[Transcribed page contents]
************

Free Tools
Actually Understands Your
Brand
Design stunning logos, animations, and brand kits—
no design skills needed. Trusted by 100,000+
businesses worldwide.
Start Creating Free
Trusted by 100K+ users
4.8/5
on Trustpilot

************

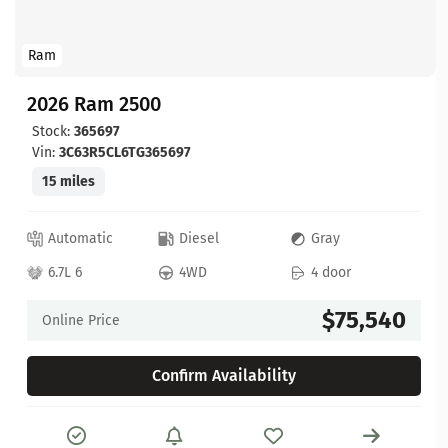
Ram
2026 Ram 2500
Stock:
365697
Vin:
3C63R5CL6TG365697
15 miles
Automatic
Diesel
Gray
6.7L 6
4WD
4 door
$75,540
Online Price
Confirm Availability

************

## Requirement
Reproduce exactly the section above that begins at the line containing "no design skills needed. Trusted by 100,000+" and ends at the line containing "on Trustpilot", leaving out all other lines.

## Problem solution
no design skills needed. Trusted by 100,000+
businesses worldwide.
Start Creating Free
Trusted by 100K+ users
4.8/5
on Trustpilot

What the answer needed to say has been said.